1 la contenzione è degradante per la persona che la subisce, ma anche per tutti gli altri che vi partecipano;

2 la salute fisica può subire danni, anche mortali

3 possono manifestarsi vere e proprie sindromi post traumatiche da stress

4 aumentano la violenza e gli incidenti nei reparti

5 compromette, a volte anche in maniera irreversibile, la relazione futura con il paziente.

Dal punto di vista professionale Fioritti sostiene che se è vero che vi è una relazione intrinseca tra psichiatria e coercizione è altrettanto vero che del tutto differente è legare una persona o farle percepire una certa obbligatorietà di quanto prescrittole.

Come direbbe un nostro ex paziente un conto è essere chiusi in reparto ed un conto è andare al bar “accompagnati da soli”, o come dicevamo nell’SPDC di Mantova meglio legami che legamenti.

Aggiungo io che il punto dirimente è costituito dal diritto di parola, di potere contrattuale che si riconosce all’altro.

Fioritti ha anche introdotto la questione del superamento degli ospedali psichiatrici giudiziari attraverso le residenze provvisorie per l’esecuzione della misura di sicurezza (rems) e non solo.

Nel caso emiliano la maggior parte degli accolti nelle strutture provvisorie di Bologna e Parma ha evidenziato modalità di relazione con gli operatori del tutto analoghe a quelle degli ospiti delle normali residenza psichiariche.
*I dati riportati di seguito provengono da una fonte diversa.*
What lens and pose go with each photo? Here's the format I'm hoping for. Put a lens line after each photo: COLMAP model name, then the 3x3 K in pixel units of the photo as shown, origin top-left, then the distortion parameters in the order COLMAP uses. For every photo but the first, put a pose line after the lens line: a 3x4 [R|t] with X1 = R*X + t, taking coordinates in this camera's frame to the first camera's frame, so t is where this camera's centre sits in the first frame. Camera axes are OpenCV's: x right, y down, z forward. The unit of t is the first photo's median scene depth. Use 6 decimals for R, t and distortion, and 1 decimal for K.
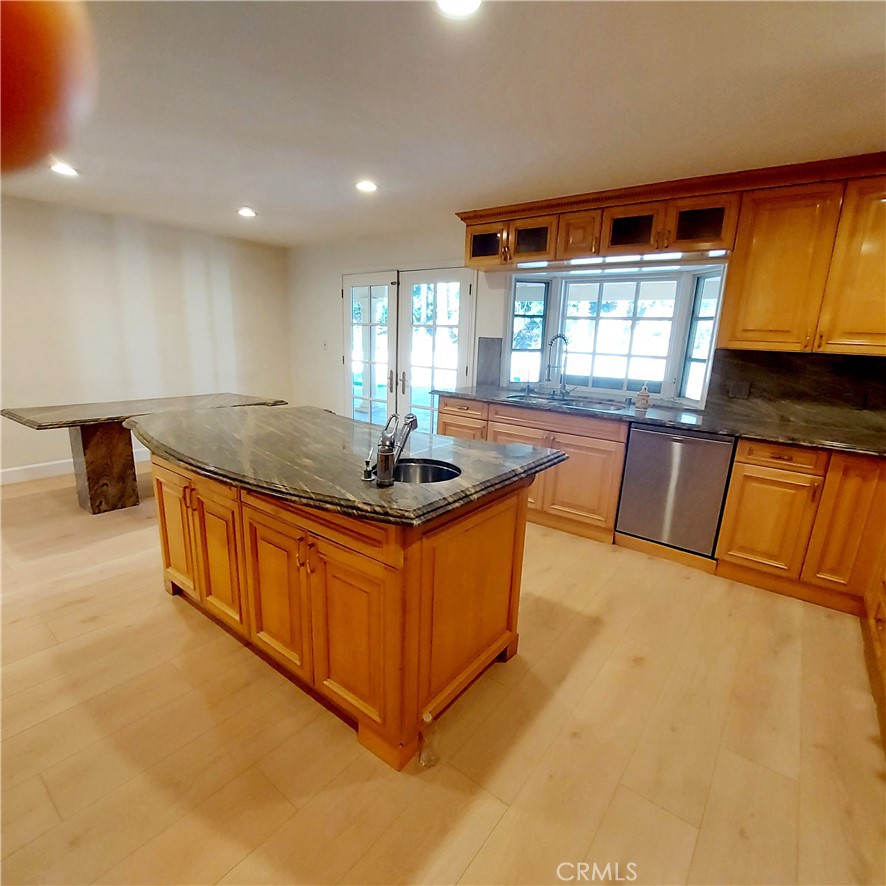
lens RADIAL K [[474.7, 0, 440.0], [0, 474.7, 460.0], [0, 0, 1]] dist [-0.016643, -0.002887]
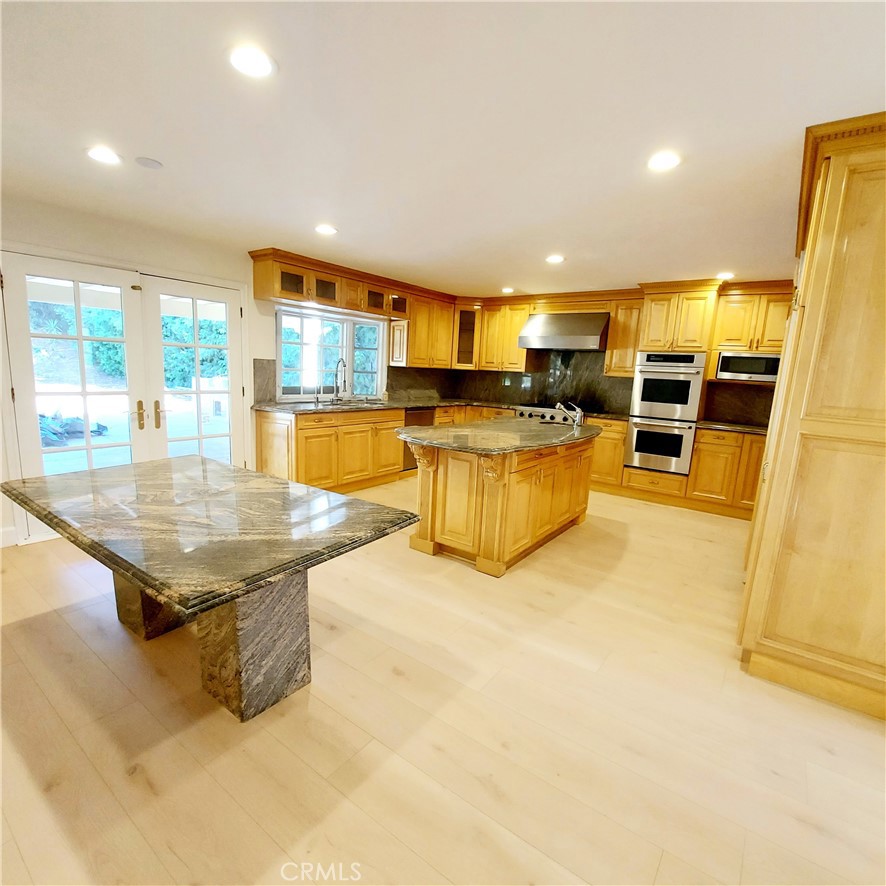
lens RADIAL K [[474.7, 0, 429.3], [0, 474.7, 457.5], [0, 0, 1]] dist [-0.016643, -0.002887]
pose [[-0.037127, -0.220594, 0.974659, -1.193266], [0.205401, 0.952822, 0.223475, -0.237825], [-0.977973, 0.208493, 0.009935, 0.757158]]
Solo in tre casi si sono evidenziate situazioni problematiche, le stesse che sembrano mandare in crisi gli SPDC. Persone che presentano disabilità intellettive gravi o altre con intossicazione da sostanze.

Dunque, secondo Fioritti, l’inserimento nei DSM delle persone provenienti dall’OPG non sembra aver aggiunto problemi di natura differente a quelli proposti dalle situazioni complesse che già sono presenti.
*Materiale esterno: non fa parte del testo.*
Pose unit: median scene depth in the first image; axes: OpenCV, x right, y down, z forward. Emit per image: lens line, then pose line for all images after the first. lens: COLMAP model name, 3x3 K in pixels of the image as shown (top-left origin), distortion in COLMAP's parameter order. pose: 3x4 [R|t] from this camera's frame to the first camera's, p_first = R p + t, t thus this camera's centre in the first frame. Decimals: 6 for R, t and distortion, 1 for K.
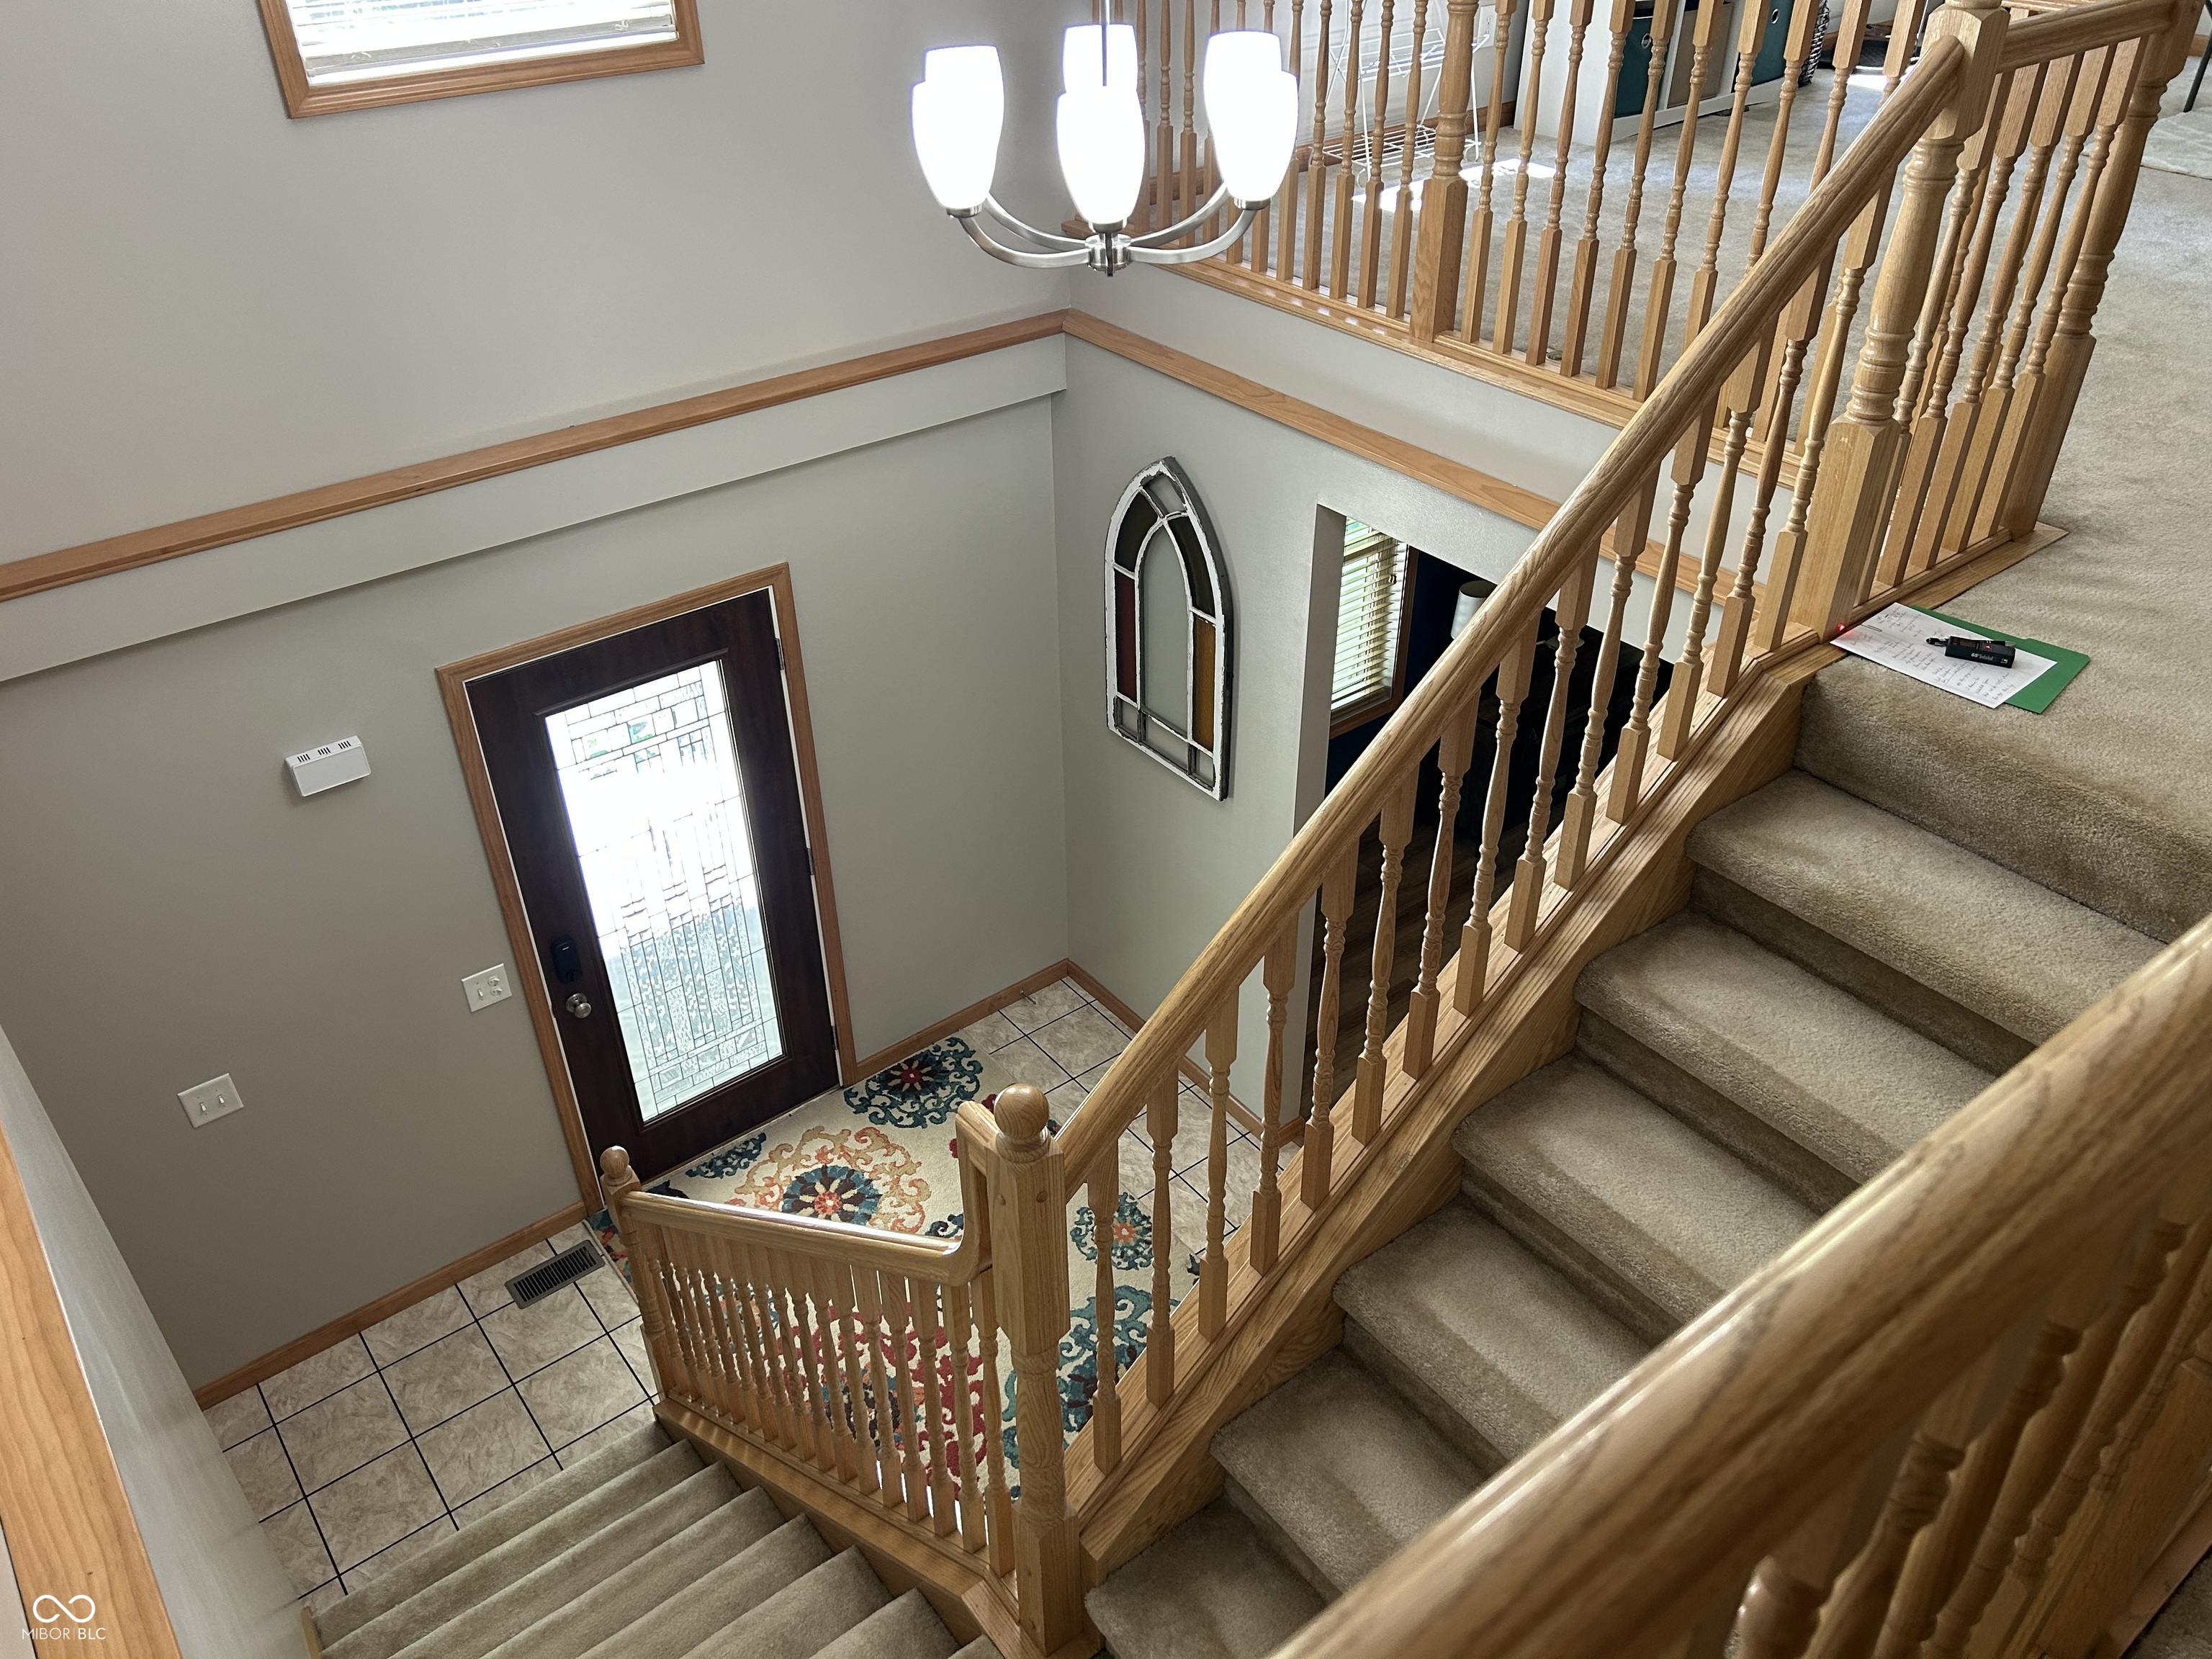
lens RADIAL K [[1668.1, 0, 1098.7], [0, 1668.1, 821.2], [0, 0, 1]] dist [0.050498, -0.046347]
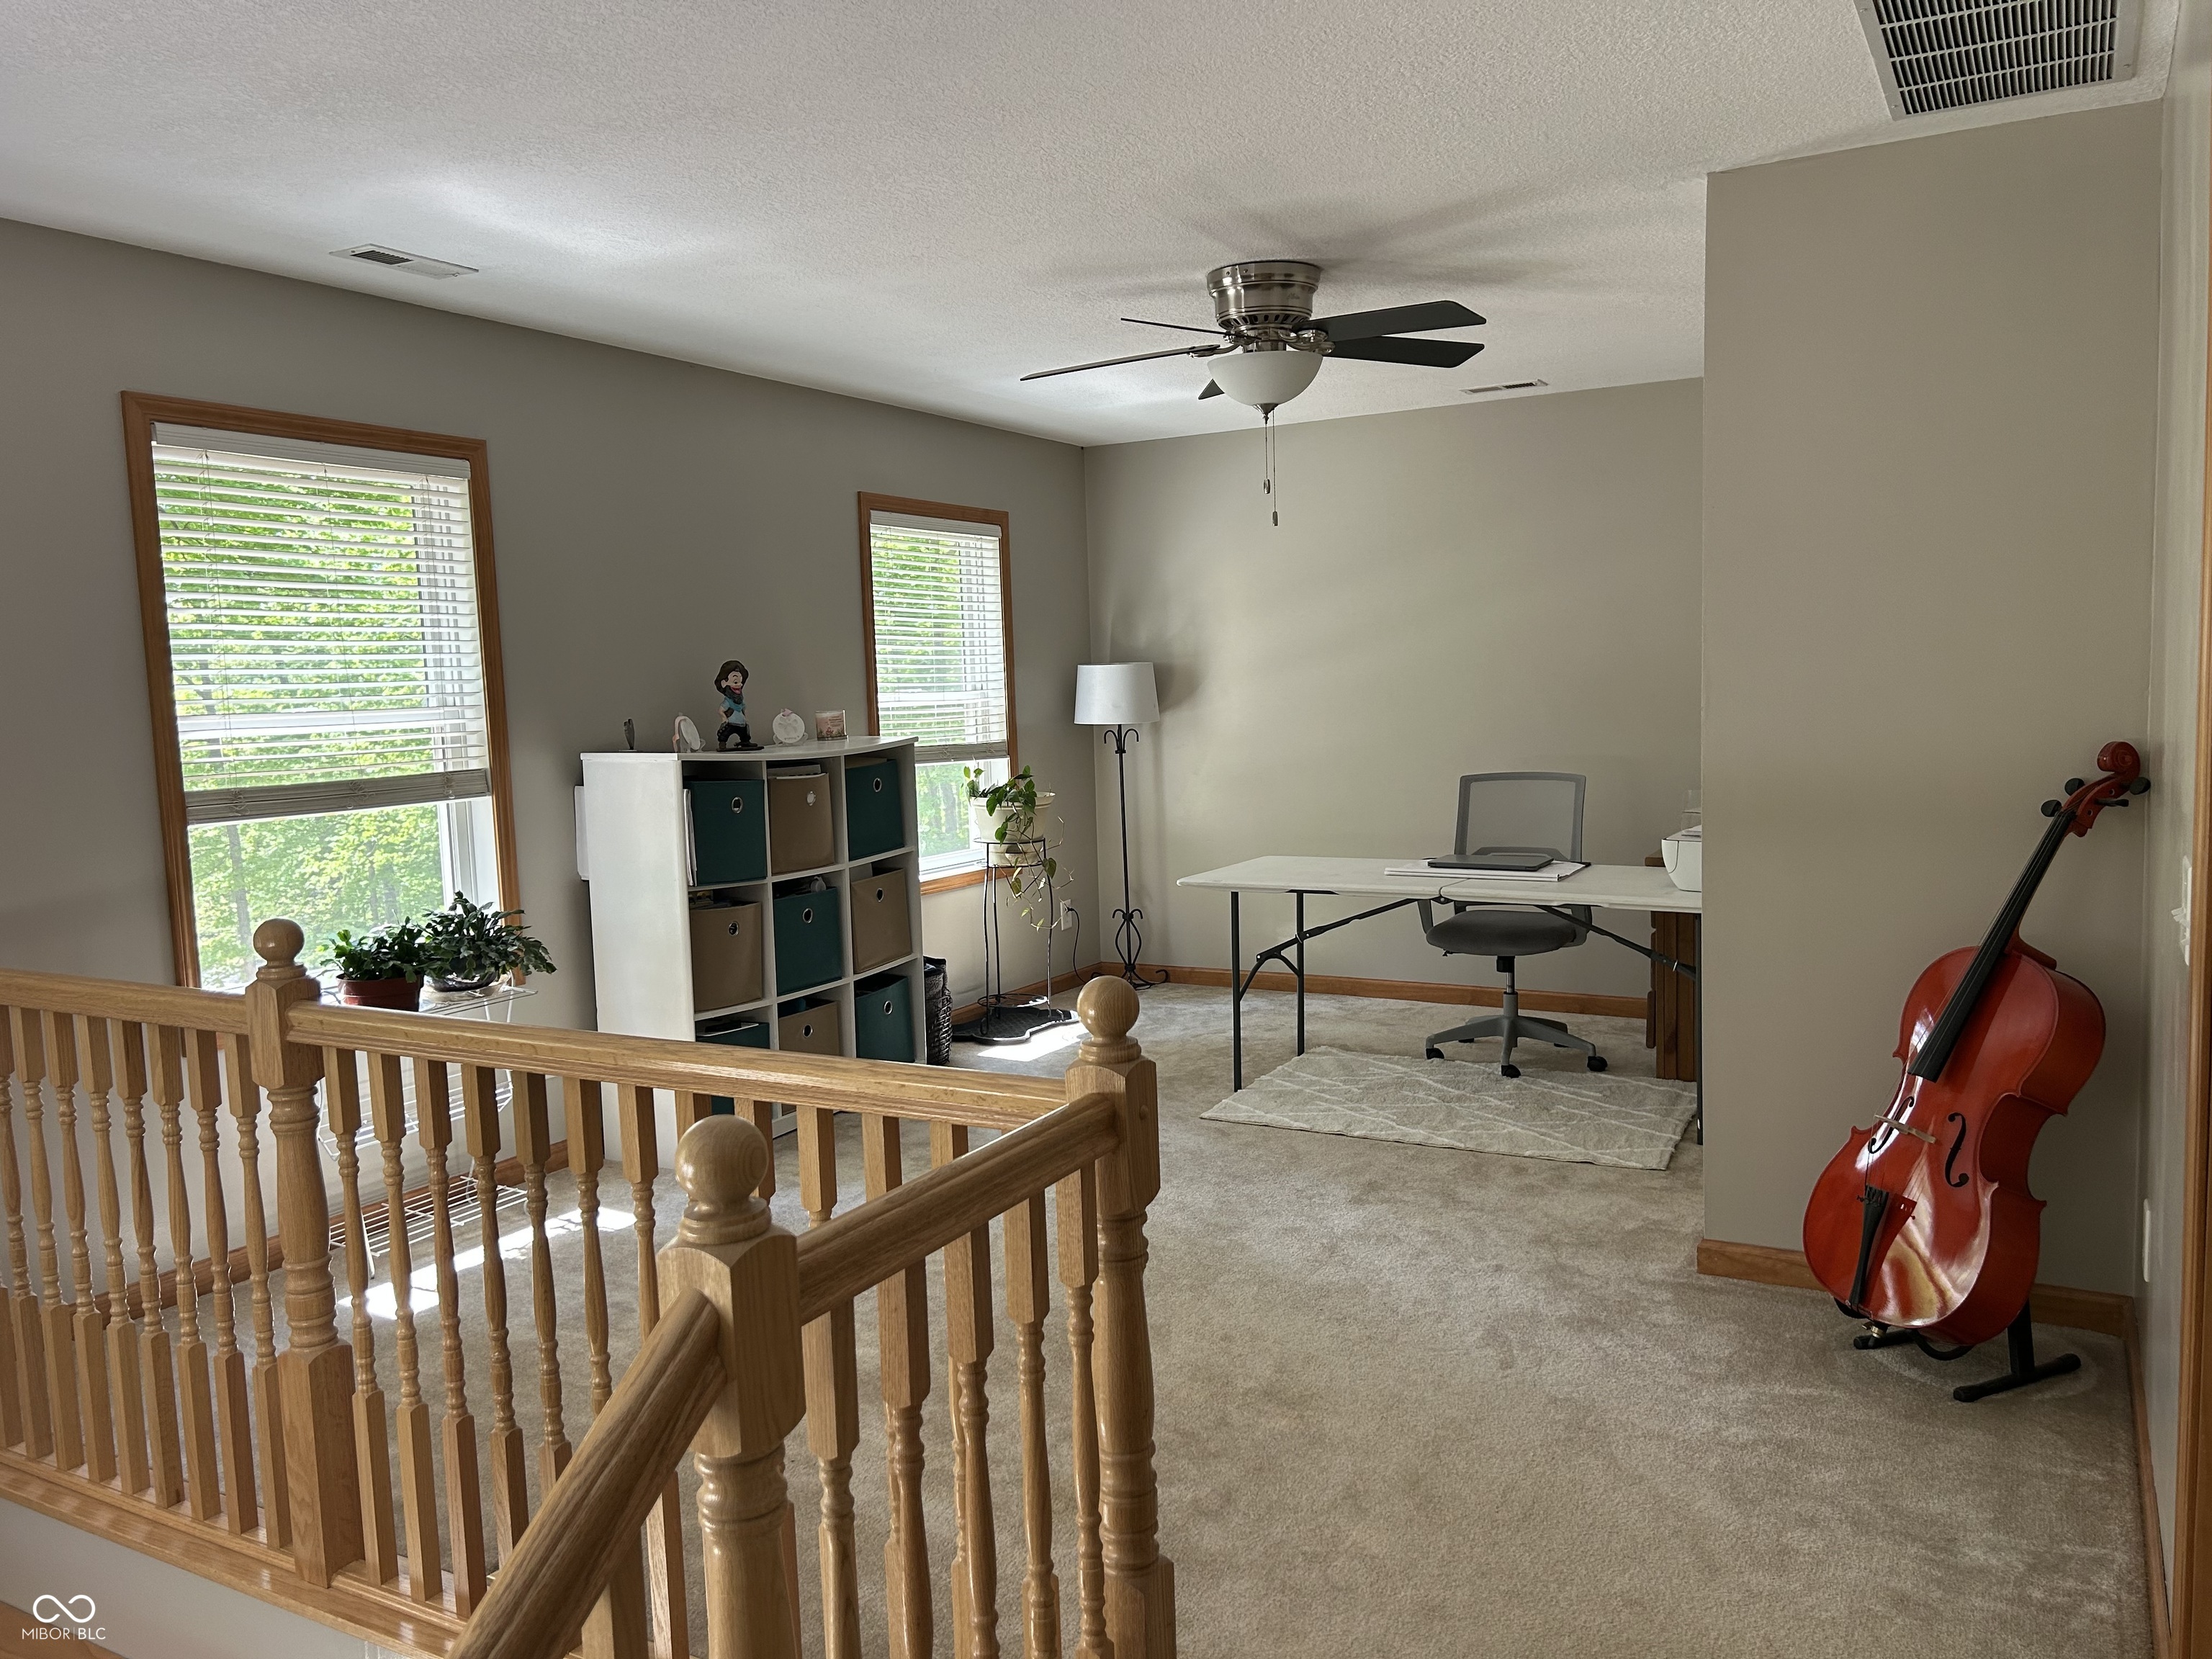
lens RADIAL K [[1668.1, 0, 1098.7], [0, 1668.1, 821.2], [0, 0, 1]] dist [0.050498, -0.046347]
pose [[0.923332, -0.054808, 0.380071, 0.242037], [0.236030, 0.861721, -0.449139, -0.179728], [-0.302898, 0.504413, 0.808592, 0.244940]]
A questo proposito D’Anza si è chiesto se non sia oramai maturo il superamento del doppio binario imputabilità/non imputabilitàe, dunque si debba mettere mano ad una riforma del codice penale per quanto riguarda la imputabilità, la pericolsità sociale, la misura di sicurezza.

Ma non esiste solo il codice penale.

In ambito civilistico c’è la necessità di rivedere l’art. 2047 che disciplina la responsabilità del danno causato da persona incapace di intendere e volere (Ferracuti).
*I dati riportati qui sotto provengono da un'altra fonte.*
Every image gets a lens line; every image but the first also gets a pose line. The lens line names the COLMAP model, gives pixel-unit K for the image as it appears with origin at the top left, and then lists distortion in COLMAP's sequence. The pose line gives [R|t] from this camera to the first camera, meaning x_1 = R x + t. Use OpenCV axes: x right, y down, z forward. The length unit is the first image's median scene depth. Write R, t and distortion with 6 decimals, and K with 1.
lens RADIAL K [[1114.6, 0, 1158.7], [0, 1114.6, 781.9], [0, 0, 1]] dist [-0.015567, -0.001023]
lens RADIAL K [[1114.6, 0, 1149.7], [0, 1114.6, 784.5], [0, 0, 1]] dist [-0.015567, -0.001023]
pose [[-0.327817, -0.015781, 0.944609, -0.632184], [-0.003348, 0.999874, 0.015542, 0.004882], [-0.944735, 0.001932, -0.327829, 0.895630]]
Merita di essere ampliato l’istituto dell’amministratore di sostegno, come strumento più idoneo a graduare la cogenza del contratto di cura rispetto a quanto nn lo sia il trattamento sanitario obbligatorio (TSO) (Fioritti).

Il tribunale civile è, infine, la sede presso cui chiedere di essere risarciti dalle organizzazioni sanitarie per i danni da contenzione (Dodaro).

Dunque se come afferma Canestrari “l’obbligo di cura rappresenta il primo dovere” e se il secondo è quello di essere promotore dei diritti fondamentali, come proposto da Dodaro, è sufficiente che il nostro psichiatra/conducente di autobus guidi la vettura, e faccia rispettare il divieto di parlargli, o gli si chiede qualcosa di più?

La risposta è venuta dal dibattito finale. Un cittadino, bizzarro nel suo eloquio. Una familiare che sa leggere le carte e va in giro a vedere i servizi che funzionano. La rappresentante delle Rete Utenti Lombardi (RUL) hanno ben chiarito quale sia la differenza ed il potenziale di efficacia che intercorre tra una psichiatria autoreferenziale, nostalgica del suo potere perduto, ed una che dà valore all’interlocuzione con quanti hanno esperienza e possono offrire indicazioni preziose circa i bisogni e l’organizzazione dei servizi.

Il convegno di Mantova ha rappresentato una buona tappa sulla via della campagna nazionale per l’abolizione della contenzione.

Ci ha detto che c’è una gerarchia tra i diritti, in cima ci sono la dignità, la libertà, la cura della persona.

C’è una gerarchia nei doveri degli operatori, al primo posto c’è il dovere di curare.

C’è una causa prevalente, che determina il ricorso alla contenzione fisica, spaziale, farmacologica. Essa risiede nella cultura/formazione/organizzazione dei servizi.